Data records:
-=-=-
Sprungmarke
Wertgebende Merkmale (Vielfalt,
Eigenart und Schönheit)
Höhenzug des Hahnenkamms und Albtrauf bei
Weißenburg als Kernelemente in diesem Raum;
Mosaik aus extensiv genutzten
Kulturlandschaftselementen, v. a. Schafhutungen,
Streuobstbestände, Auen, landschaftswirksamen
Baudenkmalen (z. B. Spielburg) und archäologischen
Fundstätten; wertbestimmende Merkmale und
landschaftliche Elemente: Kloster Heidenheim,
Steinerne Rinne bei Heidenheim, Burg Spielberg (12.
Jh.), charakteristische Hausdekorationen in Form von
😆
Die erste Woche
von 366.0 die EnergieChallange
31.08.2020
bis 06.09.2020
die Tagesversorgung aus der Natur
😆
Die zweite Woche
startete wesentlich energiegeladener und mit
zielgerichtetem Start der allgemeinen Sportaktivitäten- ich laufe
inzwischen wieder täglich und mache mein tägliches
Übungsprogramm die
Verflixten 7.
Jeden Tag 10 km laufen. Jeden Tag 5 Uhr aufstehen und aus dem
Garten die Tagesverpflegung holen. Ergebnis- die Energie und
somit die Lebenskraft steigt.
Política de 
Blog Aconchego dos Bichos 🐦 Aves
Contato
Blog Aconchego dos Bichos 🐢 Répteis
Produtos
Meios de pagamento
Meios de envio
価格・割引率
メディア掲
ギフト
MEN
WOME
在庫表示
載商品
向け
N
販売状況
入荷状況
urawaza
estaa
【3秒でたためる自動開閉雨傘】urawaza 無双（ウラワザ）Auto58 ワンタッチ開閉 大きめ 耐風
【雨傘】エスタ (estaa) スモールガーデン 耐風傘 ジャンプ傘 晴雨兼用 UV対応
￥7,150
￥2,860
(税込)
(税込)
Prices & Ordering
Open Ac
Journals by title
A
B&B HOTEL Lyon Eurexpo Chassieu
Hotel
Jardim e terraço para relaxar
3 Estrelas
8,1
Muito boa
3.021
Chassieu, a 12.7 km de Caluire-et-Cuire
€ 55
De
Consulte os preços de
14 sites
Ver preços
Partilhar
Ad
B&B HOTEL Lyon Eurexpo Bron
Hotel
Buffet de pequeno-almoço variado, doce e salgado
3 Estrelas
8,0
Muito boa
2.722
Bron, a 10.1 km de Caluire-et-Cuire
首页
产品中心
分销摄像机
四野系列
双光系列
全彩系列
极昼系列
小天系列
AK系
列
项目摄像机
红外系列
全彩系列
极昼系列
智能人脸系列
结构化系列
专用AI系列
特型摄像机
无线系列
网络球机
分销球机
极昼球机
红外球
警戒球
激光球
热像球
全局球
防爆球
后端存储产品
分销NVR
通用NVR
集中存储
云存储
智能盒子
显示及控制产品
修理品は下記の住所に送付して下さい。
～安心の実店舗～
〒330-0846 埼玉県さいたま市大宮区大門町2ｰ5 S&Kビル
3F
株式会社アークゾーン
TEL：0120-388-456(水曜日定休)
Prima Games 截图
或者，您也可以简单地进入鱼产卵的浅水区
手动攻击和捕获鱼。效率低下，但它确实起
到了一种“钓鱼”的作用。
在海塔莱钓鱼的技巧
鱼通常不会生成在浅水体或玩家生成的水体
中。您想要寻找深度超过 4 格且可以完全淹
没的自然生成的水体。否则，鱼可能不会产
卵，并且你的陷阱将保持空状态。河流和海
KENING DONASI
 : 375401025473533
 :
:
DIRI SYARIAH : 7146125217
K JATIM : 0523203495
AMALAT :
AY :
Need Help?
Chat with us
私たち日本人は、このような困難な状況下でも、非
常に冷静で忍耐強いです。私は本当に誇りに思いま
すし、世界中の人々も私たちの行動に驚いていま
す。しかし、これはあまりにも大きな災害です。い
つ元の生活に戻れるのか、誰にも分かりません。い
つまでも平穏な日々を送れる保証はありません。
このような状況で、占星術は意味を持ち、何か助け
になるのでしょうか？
-=-=-
> Exercise brief
Print all of the data exactly as it stands above.

> Task response
Sprungmarke
Wertgebende Merkmale (Vielfalt,
Eigenart und Schönheit)
Höhenzug des Hahnenkamms und Albtrauf bei
Weißenburg als Kernelemente in diesem Raum;
Mosaik aus extensiv genutzten
Kulturlandschaftselementen, v. a. Schafhutungen,
Streuobstbestände, Auen, landschaftswirksamen
Baudenkmalen (z. B. Spielburg) und archäologischen
Fundstätten; wertbestimmende Merkmale und
landschaftliche Elemente: Kloster Heidenheim,
Steinerne Rinne bei Heidenheim, Burg Spielberg (12.
Jh.), charakteristische Hausdekorationen in Form von
😆
Die erste Woche
von 366.0 die EnergieChallange
31.08.2020
bis 06.09.2020
die Tagesversorgung aus der Natur
😆
Die zweite Woche
startete wesentlich energiegeladener und mit
zielgerichtetem Start der allgemeinen Sportaktivitäten- ich laufe
inzwischen wieder täglich und mache mein tägliches
Übungsprogramm die
Verflixten 7.
Jeden Tag 10 km laufen. Jeden Tag 5 Uhr aufstehen und aus dem
Garten die Tagesverpflegung holen. Ergebnis- die Energie und
somit die Lebenskraft steigt.
Política de 
Blog Aconchego dos Bichos 🐦 Aves
Contato
Blog Aconchego dos Bichos 🐢 Répteis
Produtos
Meios de pagamento
Meios de envio
価格・割引率
メディア掲
ギフト
MEN
WOME
在庫表示
載商品
向け
N
販売状況
入荷状況
urawaza
estaa
【3秒でたためる自動開閉雨傘】urawaza 無双（ウラワザ）Auto58 ワンタッチ開閉 大きめ 耐風
【雨傘】エスタ (estaa) スモールガーデン 耐風傘 ジャンプ傘 晴雨兼用 UV対応
￥7,150
￥2,860
(税込)
(税込)
Prices & Ordering
Open Ac
Journals by title
A
B&B HOTEL Lyon Eurexpo Chassieu
Hotel
Jardim e terraço para relaxar
3 Estrelas
8,1
Muito boa
3.021
Chassieu, a 12.7 km de Caluire-et-Cuire
€ 55
De
Consulte os preços de
14 sites
Ver preços
Partilhar
Ad
B&B HOTEL Lyon Eurexpo Bron
Hotel
Buffet de pequeno-almoço variado, doce e salgado
3 Estrelas
8,0
Muito boa
2.722
Bron, a 10.1 km de Caluire-et-Cuire
首页
产品中心
分销摄像机
四野系列
双光系列
全彩系列
极昼系列
小天系列
AK系
列
项目摄像机
红外系列
全彩系列
极昼系列
智能人脸系列
结构化系列
专用AI系列
特型摄像机
无线系列
网络球机
分销球机
极昼球机
红外球
警戒球
激光球
热像球
全局球
防爆球
后端存储产品
分销NVR
通用NVR
集中存储
云存储
智能盒子
显示及控制产品
修理品は下記の住所に送付して下さい。
～安心の実店舗～
〒330-0846 埼玉県さいたま市大宮区大門町2ｰ5 S&Kビル
3F
株式会社アークゾーン
TEL：0120-388-456(水曜日定休)
Prima Games 截图
或者，您也可以简单地进入鱼产卵的浅水区
手动攻击和捕获鱼。效率低下，但它确实起
到了一种“钓鱼”的作用。
在海塔莱钓鱼的技巧
鱼通常不会生成在浅水体或玩家生成的水体
中。您想要寻找深度超过 4 格且可以完全淹
没的自然生成的水体。否则，鱼可能不会产
卵，并且你的陷阱将保持空状态。河流和海
KENING DONASI
 : 375401025473533
 :
:
DIRI SYARIAH : 7146125217
K JATIM : 0523203495
AMALAT :
AY :
Need Help?
Chat with us
私たち日本人は、このような困難な状況下でも、非
常に冷静で忍耐強いです。私は本当に誇りに思いま
すし、世界中の人々も私たちの行動に驚いていま
す。しかし、これはあまりにも大きな災害です。い
つ元の生活に戻れるのか、誰にも分かりません。い
つまでも平穏な日々を送れる保証はありません。
このような状況で、占星術は意味を持ち、何か助け
になるのでしょうか？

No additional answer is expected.